Camilla Borghesani fala sobre atuação, transformação e o universo de Virginia Woolf’s Night & Day

Luca Moreira
10 Min Read
Camilla Borghesani (Svetlana Pyankova)
Camilla Borghesani (Svetlana Pyankova)

Em Virginia Woolf’s Night & Day, Camilla Borghesani mergulha em um universo literário delicado e cheio de camadas ao interpretar Cassandra Otway, personagem movida por curiosidade, leveza e imaginação. Em entrevista, a atriz fala sobre sua formação clássica, a passagem do teatro para o cinema e o fascínio por papéis que a desafiam a explorar territórios emocionais e psicológicos cada vez mais distantes de si mesma, em um momento de clara expansão internacional da carreira.

Sua formação clássica e sua trajetória entre Moscou, São Petersburgo e produções internacionais criaram um caminho muito singular. Como essa bagagem moldou a atriz que você é hoje?

Minha bagagem teve uma grande influência na atriz que sou hoje. Tive a sorte de trabalhar em uma variedade de projetos desde a minha formação clássica e de encontrar, ao longo do caminho, abordagens muito diferentes de atuação.

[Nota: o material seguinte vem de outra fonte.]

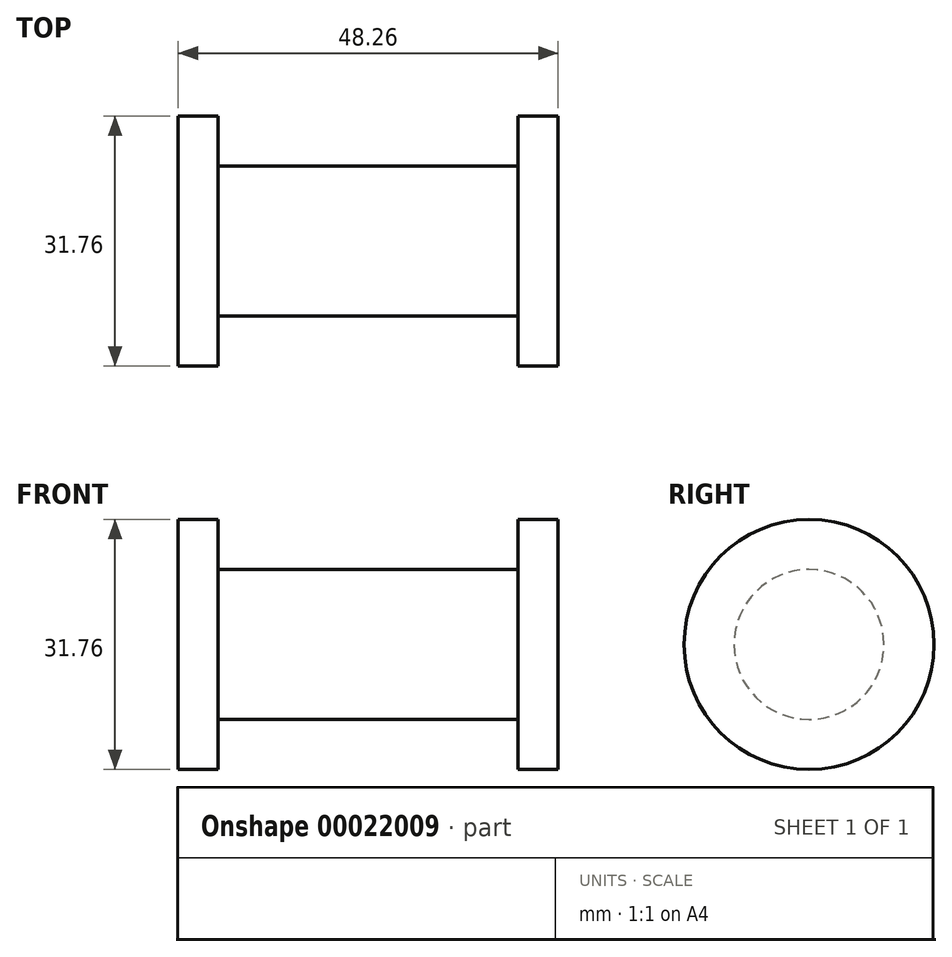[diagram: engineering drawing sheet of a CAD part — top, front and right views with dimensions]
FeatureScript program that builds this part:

Sou bilíngue em inglês e russo, com pai americano e mãe russa, e estudei em uma escola internacional na Rússia, a Anglo-American School of Moscow. Esse contato precoce com diferentes culturas, depois reforçado por trabalhar em vários países e interpretar personagens em línguas estrangeiras, moldou tanto a pessoa quanto a atriz que sou. Isso me deu uma certa fluidez na forma como abordo o trabalho, mantendo-me aberta a diferentes métodos, pessoas e maneiras de me comunicar no set.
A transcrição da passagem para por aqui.